Réduction du prix de 320 médicaments, une étape importante pour soutenir l’accès aux traitements tout en garantissant les intérêts des professionnels

Réduction du prix de 320 médicaments, une étape importante pour soutenir l’accès aux traitements tout en garantissant les intérêts des professionnels

La réduction du prix d’environ 320 médicaments, annoncée mercredi par le ministre de la Santé, constitue une étape importante sur la voie de la consolidation du droit constitutionnel d’accès aux soins de santé par le biais de l’amélioration de l’accès des marocains au traitement à des prix abordables, tout en préservant les intérêts des pharmaciens.

Cette décision a été prise suite à plusieurs réunions de concertation avec les instances professionnelles de ce secteur, notamment la Fédération nationale des syndicats des pharmaciens du Maroc (FNSPM), le conseil national de l’Ordre des Médecins, l’Association marocaine de l’industrie pharmaceutique et l’Association marocaine des distributeurs pharmaceutiques.

Ces réunions ont été marquées par un « esprit de citoyenneté et de responsabilité » en vue de trouver une solution consensuelle à la réduction des prix des médicaments qui prend en compte le pouvoir d’achat des citoyens mais également en assurant une marge de bénéfice garantissant l’équilibre financier des pharmacies.

Pour réduire le prix des médicaments, les parties concernées avaient adopté une approche participative et un dialogue responsable qui a donné ses fruits malgré les contraintes que connaît le secteur pharmaceutique au Maroc.

Le président de la FNSPM, Oualid Amri, a indiqué à la MAP que la décision de baisser les prix des médicaments concerne essentiellement le traitement de certaines maladies graves et chroniques dont le prix dépassent 500 DH.

Ces médicaments, prescrits pour le traitement du cancer, des maladies cardiovasculaires et des infections, ou celles touchant l’appareil digestif, les glandes et le système nerveux, ainsi que ceux se rapportant à l’anesthésie et à la réanimation, « n’ont pas de génériques », a-t-il précisé, ajoutant qu’un nombre important de Marocains vont bénéficier de cette baisse.

Pour la réussite de cette initiative citoyenne, la fédération envisage de réduire sa marge de bénéfices sur ces médicaments en vue d’apporter une solution aux prix élevés des traitements au Maroc à travers un accord consensuel garantissant une marge de bénéfice pour l’équilibre financier des pharmacies et prenant en compte le pouvoir d’achat des citoyens, a-t-il dit.

Par ailleurs, M. Amri a souligné que la fédération va poursuivre, à partir de la semaine prochaine, ses concertations et ses réunions avec la commission ministérielle, mise en place par le département de la santé en vue d’examiner la situation des pharmaciens et la révision de la politique pharmaceutique au Maroc, dans la perspective d’une deuxième baisse qui sera suivie par la promulgation d’un arrêté permettant la révision des prix d’un nombre important de médicaments en vue de faciliter l’accès des traitements aux citoyens.

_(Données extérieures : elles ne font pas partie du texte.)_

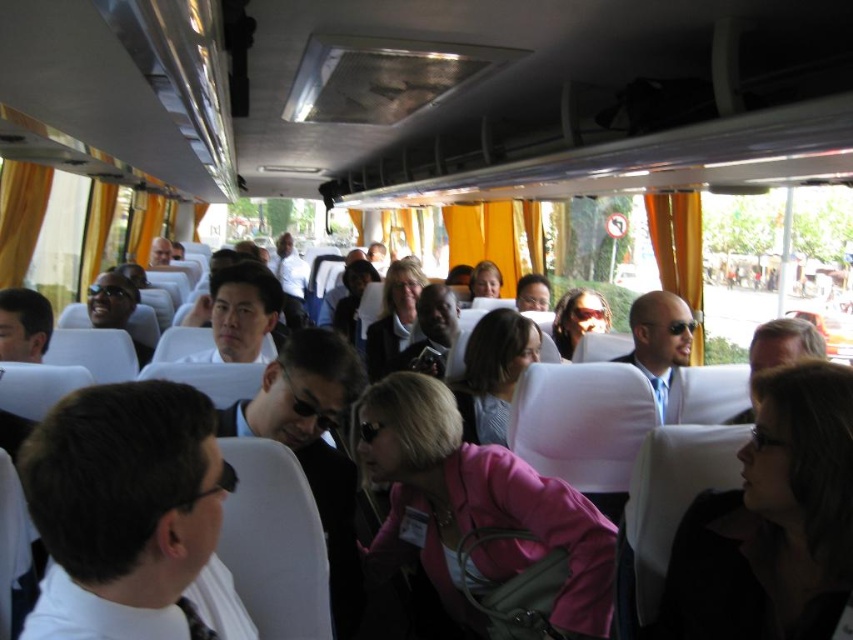
Between white shirt at center and pink fabric jacket at center, which one is positioned lower?

white shirt at center is below.

Can you confirm if white shirt at center is positioned below pink fabric jacket at center?

Yes.

Where is `white shirt at center`? Image resolution: width=853 pixels, height=640 pixels. white shirt at center is located at coordinates (123, 508).

Does pink fabric jacket at lower right have a greater width compared to smooth black suit at center?

No, pink fabric jacket at lower right is not wider than smooth black suit at center.

Measure the distance between point (x=839, y=563) and camera.

3.73 feet

Find the location of a particular element. Image resolution: width=853 pixels, height=640 pixels. pink fabric jacket at lower right is located at coordinates (772, 522).

Can you confirm if white shirt at center is bigger than pink matte jacket at center?

Incorrect, white shirt at center is not larger than pink matte jacket at center.

Does white shirt at center appear on the right side of pink matte jacket at center?

In fact, white shirt at center is to the left of pink matte jacket at center.

Does point (73, 429) come closer to viewer compared to point (503, 545)?

Yes.

At what (x,y) coordinates should I click in order to perform the action: click on white shirt at center. Please return your answer as a coordinate pair (x, y). The image size is (853, 640). Looking at the image, I should click on (123, 508).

La deuxième étape, a-t-il poursuivi, concernera les médicaments ayant des génériques.

Pour sa part, le chef de service à la direction des médicaments et de la pharmacie au ministère de la santé, Abdelhakim Zelim a indiqué que cette baisse de 50 pc comprend les médicaments couteux largement utilisés pour le traitement des maladies chroniques, ce qui aura un impact positif dans la prise en charge de ces maladies, ajoutant que cette réduction n’affectera pas la qualité des médicaments vendus dans les pharmacies du Royaume.

Lors des réunions qui ont précédé la prise de cette décision, les pharmaciens marocains à travers leurs différentes instances représentatives ont démontré un esprit patriotique, fait preuve de sens de responsabilité et exprimé leur volonté de trouver une formule consensuelle garantissant leur droit et une marge de bénéfices raisonnables qui aille de pair avec le pouvoir d’achat des marocains.

Cette décision « positive », devra être accompagnée d’autres mesures importantes notamment la révision, en consultation avec les professionnels, de la loi réglementant les prix des médicaments en vigueur depuis 1969 et qui est « tombée en désuétude ».